Visual entailment (VE) is a multimodal reasoning task consisting of image-sentence pairs whereby a promise is defined by an image, and a hypothesis is described by a sentence. The goal is to predict whether the image semantically entails the sentence. VE systems have been widely adopted in many downstream tasks. Metamorphic testing is the commonest technique for AI algorithms, but it poses a significant challenge for VE testing. They either only consider perturbations on single modality which would result in ineffective tests due to the destruction of the relationship of image-text pair, or just conduct shallow perturbations on the inputs which can hardly detect the decision error made by VE systems.

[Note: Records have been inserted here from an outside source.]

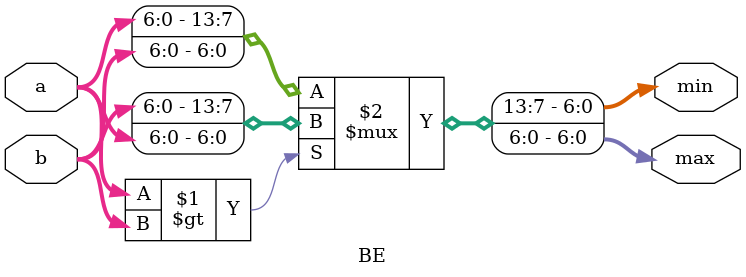
<source format=v>
module BE #(
    parameter N = 7
) (
    input  signed [N-1:0] a,
    input  signed [N-1:0] b,
    output signed [N-1:0] min,
    output signed [N-1:0] max
);

    assign {min, max} = (a > b) ? {b, a} : {a, b};

endmodule

</source>
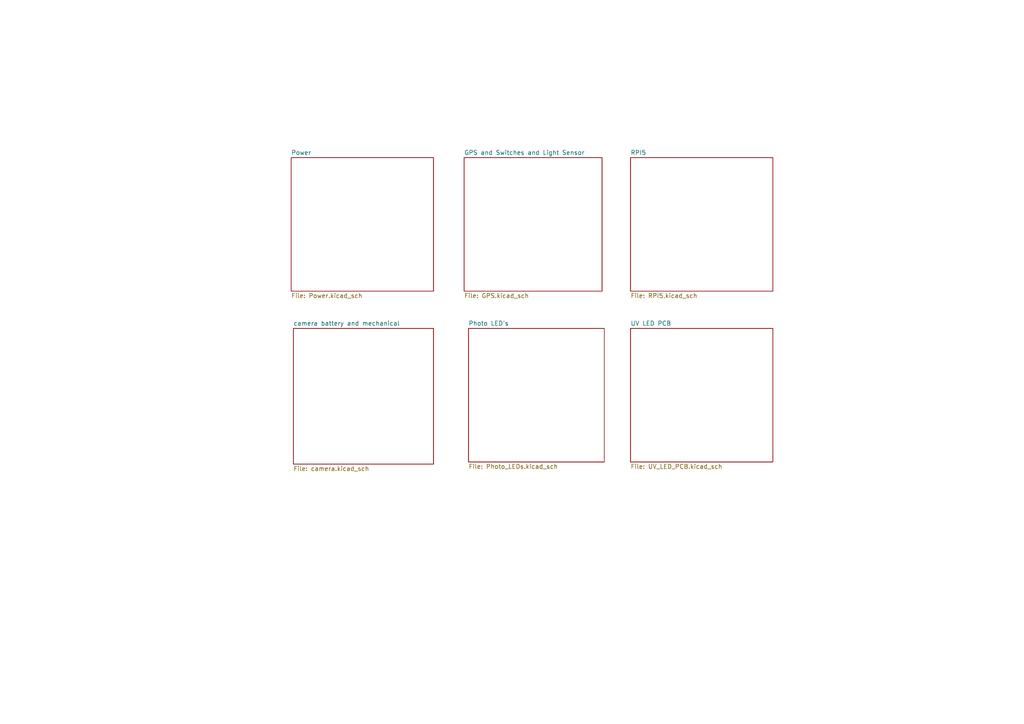
<source format=kicad_sch>
(kicad_sch
	(version 20250114)
	(generator "eeschema")
	(generator_version "9.0")
	(uuid "9021e528-fc76-4423-a3f3-30f5652071cc")
	(paper "A4")
	(title_block
		(title "MothBox")
		(date "2025-10-02")
		(rev "5.0.2")
		(company "Digital Naturalism Laboritories")
	)
	(lib_symbols)
	(sheet
		(at 182.88 45.72)
		(size 41.275 38.735)
		(exclude_from_sim no)
		(in_bom yes)
		(on_board yes)
		(dnp no)
		(fields_autoplaced yes)
		(stroke
			(width 0.1524)
			(type solid)
		)
		(fill
			(color 0 0 0 0.0000)
		)
		(uuid "23e8100d-dc92-4d1f-bb27-d65b0331e323")
		(property "Sheetname" "RPI5"
			(at 182.88 45.0084 0)
			(effects
				(font
					(size 1.27 1.27)
				)
				(justify left bottom)
			)
		)
		(property "Sheetfile" "RPI5.kicad_sch"
			(at 182.88 85.0396 0)
			(effects
				(font
					(size 1.27 1.27)
				)
				(justify left top)
			)
		)
		(instances
			(project "MothBox_5.0.3"
				(path "/9021e528-fc76-4423-a3f3-30f5652071cc"
					(page "3")
				)
			)
		)
	)
	(sheet
		(at 182.88 95.25)
		(size 41.275 38.735)
		(exclude_from_sim no)
		(in_bom yes)
		(on_board yes)
		(dnp no)
		(fields_autoplaced yes)
		(stroke
			(width 0.1524)
			(type solid)
		)
		(fill
			(color 0 0 0 0.0000)
		)
		(uuid "25f161be-2136-4f06-bcb6-1cc6303e8ec0")
		(property "Sheetname" "UV LED PCB"
			(at 182.88 94.5384 0)
			(effects
				(font
					(size 1.27 1.27)
				)
				(justify left bottom)
			)
		)
		(property "Sheetfile" "UV_LED_PCB.kicad_sch"
			(at 182.88 134.5696 0)
			(effects
				(font
					(size 1.27 1.27)
				)
				(justify left top)
			)
		)
		(instances
			(project "MothBox_5.0.3"
				(path "/9021e528-fc76-4423-a3f3-30f5652071cc"
					(page "6")
				)
			)
		)
	)
	(sheet
		(at 84.455 45.72)
		(size 41.275 38.735)
		(exclude_from_sim no)
		(in_bom yes)
		(on_board yes)
		(dnp no)
		(fields_autoplaced yes)
		(stroke
			(width 0.1524)
			(type solid)
		)
		(fill
			(color 0 0 0 0.0000)
		)
		(uuid "4a573100-9946-48c2-8ae5-35f893607623")
		(property "Sheetname" "Power"
			(at 84.455 45.0084 0)
			(effects
				(font
					(size 1.27 1.27)
				)
				(justify left bottom)
			)
		)
		(property "Sheetfile" "Power.kicad_sch"
			(at 84.455 85.0396 0)
			(effects
				(font
					(size 1.27 1.27)
				)
				(justify left top)
			)
		)
		(instances
			(project "MothBox_5.0.3"
				(path "/9021e528-fc76-4423-a3f3-30f5652071cc"
					(page "2")
				)
			)
		)
	)
	(sheet
		(at 85.09 95.25)
		(size 40.64 39.37)
		(exclude_from_sim no)
		(in_bom yes)
		(on_board yes)
		(dnp no)
		(fields_autoplaced yes)
		(stroke
			(width 0.1524)
			(type solid)
		)
		(fill
			(color 0 0 0 0.0000)
		)
		(uuid "84c07412-33ce-4c0b-96a0-a76ad52e50ee")
		(property "Sheetname" "camera battery and mechanical"
			(at 85.09 94.5384 0)
			(effects
				(font
					(size 1.27 1.27)
				)
				(justify left bottom)
			)
		)
		(property "Sheetfile" "camera.kicad_sch"
			(at 85.09 135.2046 0)
			(effects
				(font
					(size 1.27 1.27)
				)
				(justify left top)
			)
		)
		(instances
			(project "MothBox_5.0.3"
				(path "/9021e528-fc76-4423-a3f3-30f5652071cc"
					(page "7")
				)
			)
		)
	)
	(sheet
		(at 134.62 45.72)
		(size 40.005 38.735)
		(exclude_from_sim no)
		(in_bom yes)
		(on_board yes)
		(dnp no)
		(fields_autoplaced yes)
		(stroke
			(width 0.1524)
			(type solid)
		)
		(fill
			(color 0 0 0 0.0000)
		)
		(uuid "d22974ea-9095-4b9a-829f-a5d553626ed9")
		(property "Sheetname" "GPS and Switches and Light Sensor"
			(at 134.62 45.0084 0)
			(effects
				(font
					(size 1.27 1.27)
				)
				(justify left bottom)
			)
		)
		(property "Sheetfile" "GPS.kicad_sch"
			(at 134.62 85.0396 0)
			(effects
				(font
					(size 1.27 1.27)
				)
				(justify left top)
			)
		)
		(instances
			(project "MothBox_5.0.3"
				(path "/9021e528-fc76-4423-a3f3-30f5652071cc"
					(page "4")
				)
			)
		)
	)
	(sheet
		(at 135.89 95.25)
		(size 39.37 38.735)
		(exclude_from_sim no)
		(in_bom yes)
		(on_board yes)
		(dnp no)
		(fields_autoplaced yes)
		(stroke
			(width 0.1524)
			(type solid)
		)
		(fill
			(color 0 0 0 0.0000)
		)
		(uuid "f4f29d93-7441-4557-92ff-295630596a60")
		(property "Sheetname" "Photo LED's"
			(at 135.89 94.5384 0)
			(effects
				(font
					(size 1.27 1.27)
				)
				(justify left bottom)
			)
		)
		(property "Sheetfile" "Photo_LEDs.kicad_sch"
			(at 135.89 134.5696 0)
			(effects
				(font
					(size 1.27 1.27)
				)
				(justify left top)
			)
		)
		(instances
			(project "MothBox_5.0.3"
				(path "/9021e528-fc76-4423-a3f3-30f5652071cc"
					(page "5")
				)
			)
		)
	)
	(sheet_instances
		(path "/"
			(page "1")
		)
	)
	(embedded_fonts no)
)

</source>
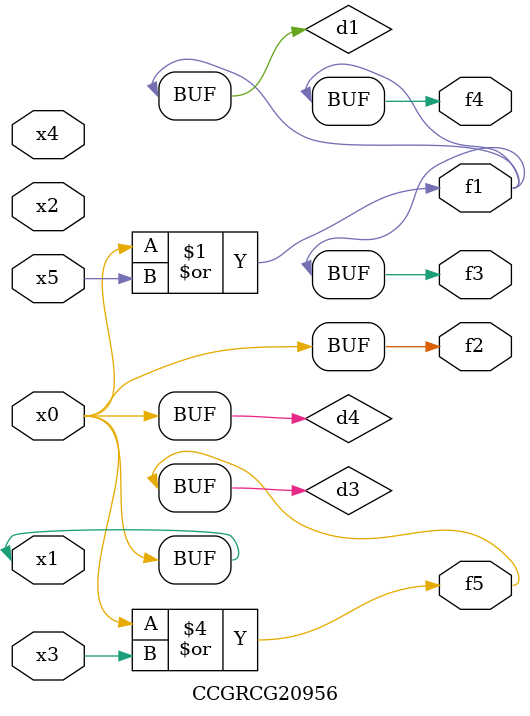
<source format=v>
module CCGRCG20956(
	input x0, x1, x2, x3, x4, x5,
	output f1, f2, f3, f4, f5
);

	wire d1, d2, d3, d4;

	or (d1, x0, x5);
	xnor (d2, x1, x4);
	or (d3, x0, x3);
	buf (d4, x0, x1);
	assign f1 = d1;
	assign f2 = d4;
	assign f3 = d1;
	assign f4 = d1;
	assign f5 = d3;
endmodule

</source>
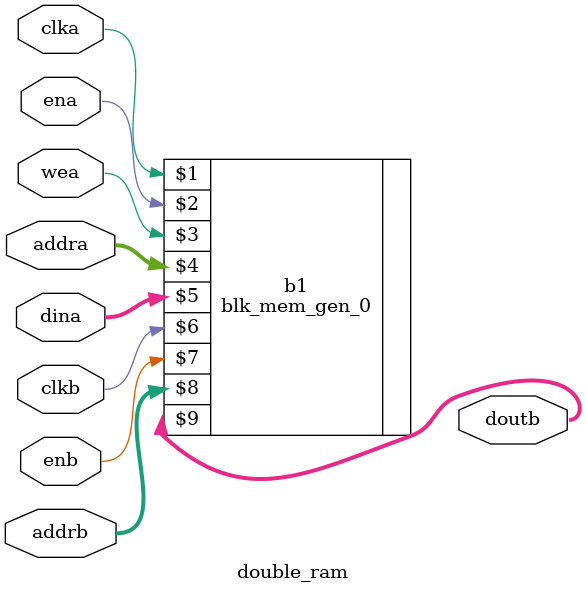
<source format=v>

module double_ram (

	input			clka,
	input			ena,
	input			wea,
	input	[7:0]	addra,
	input	[7:0]	dina,
	input			clkb,
	input			enb,
	input	[7:0]	addrb,
	output	[7:0]	doutb

);

    blk_mem_gen_0 b1 (clka, ena, wea, addra, dina, clkb, enb, addrb, doutb);

endmodule
</source>
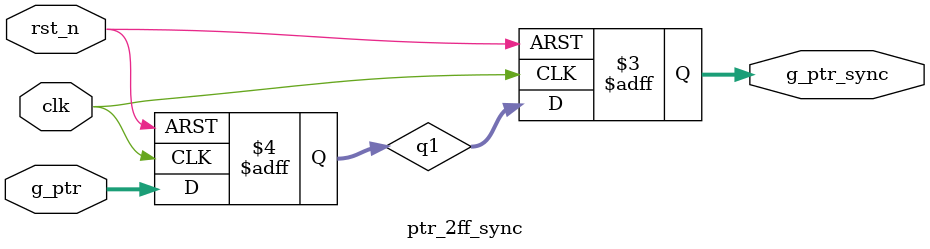
<source format=v>
`timescale 1ns / 1ps

module ptr_2ff_sync(input            clk,
                    input            rst_n,
                    input      [3:0] g_ptr,
                    output reg [3:0] g_ptr_sync
                    );

        reg [3:0] q1;        //Output after the first flip flop in the 2 flop synchronizer.
        
        always@(posedge clk or negedge rst_n) begin
            if (!rst_n) begin
                q1 <= 0;
                g_ptr_sync <= 0;
            end
            else begin
                q1 <= g_ptr;
                g_ptr_sync <= q1;            
            end
        end      
endmodule

</source>
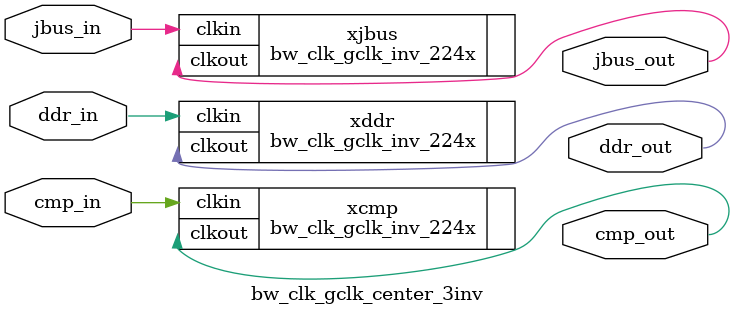
<source format=v>
module bw_clk_gclk_center_3inv(jbus_out ,ddr_out ,cmp_out ,jbus_in ,
     ddr_in ,cmp_in );
output		jbus_out ;
output		ddr_out ;
output		cmp_out ;
input		jbus_in ;
input		ddr_in ;
input		cmp_in ;
 
 
 
bw_clk_gclk_inv_224x xddr (
     .clkout          (ddr_out ),
     .clkin           (ddr_in ) );
bw_clk_gclk_inv_224x xjbus (
     .clkout          (jbus_out ),
     .clkin           (jbus_in ) );
bw_clk_gclk_inv_224x xcmp (
     .clkout          (cmp_out ),
     .clkin           (cmp_in ) );
endmodule


</source>
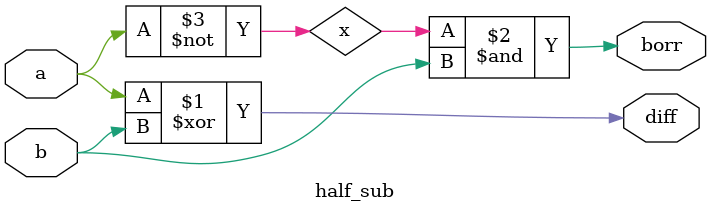
<source format=v>
module half_sub(input a,b,output borr,diff);
     wire x;
      xor(diff,a,b);
      not(x,a);
      and(borr,x,b);
      

endmodule

</source>
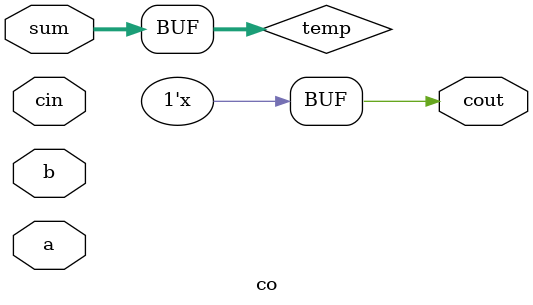
<source format=sv>
module co (a,b,cin,sum,cout);
  input [7:0]a,b;
  input [7:0]sum;
  output cout;
   input cin;
  wire [7:0]temp;
  assign temp = a+b+cin;
  assign sum = temp[7:0];
  assign cout = temp[8];
endmodule 

</source>
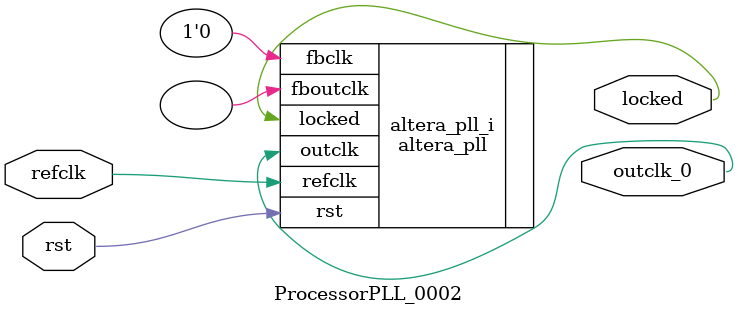
<source format=v>
`timescale 1ns/10ps
module  ProcessorPLL_0002(

	// interface 'refclk'
	input wire refclk,

	// interface 'reset'
	input wire rst,

	// interface 'outclk0'
	output wire outclk_0,

	// interface 'locked'
	output wire locked
);

	altera_pll #(
		.fractional_vco_multiplier("false"),
		.reference_clock_frequency("50.0 MHz"),
		.operation_mode("direct"),
		.number_of_clocks(1),
		.output_clock_frequency0("7.500000 MHz"),
		.phase_shift0("0 ps"),
		.duty_cycle0(50),
		.output_clock_frequency1("0 MHz"),
		.phase_shift1("0 ps"),
		.duty_cycle1(50),
		.output_clock_frequency2("0 MHz"),
		.phase_shift2("0 ps"),
		.duty_cycle2(50),
		.output_clock_frequency3("0 MHz"),
		.phase_shift3("0 ps"),
		.duty_cycle3(50),
		.output_clock_frequency4("0 MHz"),
		.phase_shift4("0 ps"),
		.duty_cycle4(50),
		.output_clock_frequency5("0 MHz"),
		.phase_shift5("0 ps"),
		.duty_cycle5(50),
		.output_clock_frequency6("0 MHz"),
		.phase_shift6("0 ps"),
		.duty_cycle6(50),
		.output_clock_frequency7("0 MHz"),
		.phase_shift7("0 ps"),
		.duty_cycle7(50),
		.output_clock_frequency8("0 MHz"),
		.phase_shift8("0 ps"),
		.duty_cycle8(50),
		.output_clock_frequency9("0 MHz"),
		.phase_shift9("0 ps"),
		.duty_cycle9(50),
		.output_clock_frequency10("0 MHz"),
		.phase_shift10("0 ps"),
		.duty_cycle10(50),
		.output_clock_frequency11("0 MHz"),
		.phase_shift11("0 ps"),
		.duty_cycle11(50),
		.output_clock_frequency12("0 MHz"),
		.phase_shift12("0 ps"),
		.duty_cycle12(50),
		.output_clock_frequency13("0 MHz"),
		.phase_shift13("0 ps"),
		.duty_cycle13(50),
		.output_clock_frequency14("0 MHz"),
		.phase_shift14("0 ps"),
		.duty_cycle14(50),
		.output_clock_frequency15("0 MHz"),
		.phase_shift15("0 ps"),
		.duty_cycle15(50),
		.output_clock_frequency16("0 MHz"),
		.phase_shift16("0 ps"),
		.duty_cycle16(50),
		.output_clock_frequency17("0 MHz"),
		.phase_shift17("0 ps"),
		.duty_cycle17(50),
		.pll_type("General"),
		.pll_subtype("General")
	) altera_pll_i (
		.rst	(rst),
		.outclk	({outclk_0}),
		.locked	(locked),
		.fboutclk	( ),
		.fbclk	(1'b0),
		.refclk	(refclk)
	);
endmodule


</source>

Motivated by the fact that objects in the image are the fundamental element for reasoning, we propose VEglue, an object-aligned joint erasing approach for VE systems testing. It first aligns the object regions in the premise and object descriptions in the hypothesis to identify linked and un-linked objects. Then, based on the alignment information, three Metamorphic Relations are designed to jointly erase the objects of the two modalities. We evaluate VEglue on four widely-used VE systems involving two public datasets. Results show that VEglue could detect 11,609 issues on average, which is 194%-2,846% more than the baselines. In addition, VEglue could reach 52.5% Issue Finding Rate (IFR) on average, and significantly outperform the baselines by 17.1%-38.2%. Furthermore, we leverage the tests generated by VEglue to retrain the VE systems, which largely improves model performance (50.8% increase in accuracy) on newly generated tests without sacrificing the accuracy on the original test set.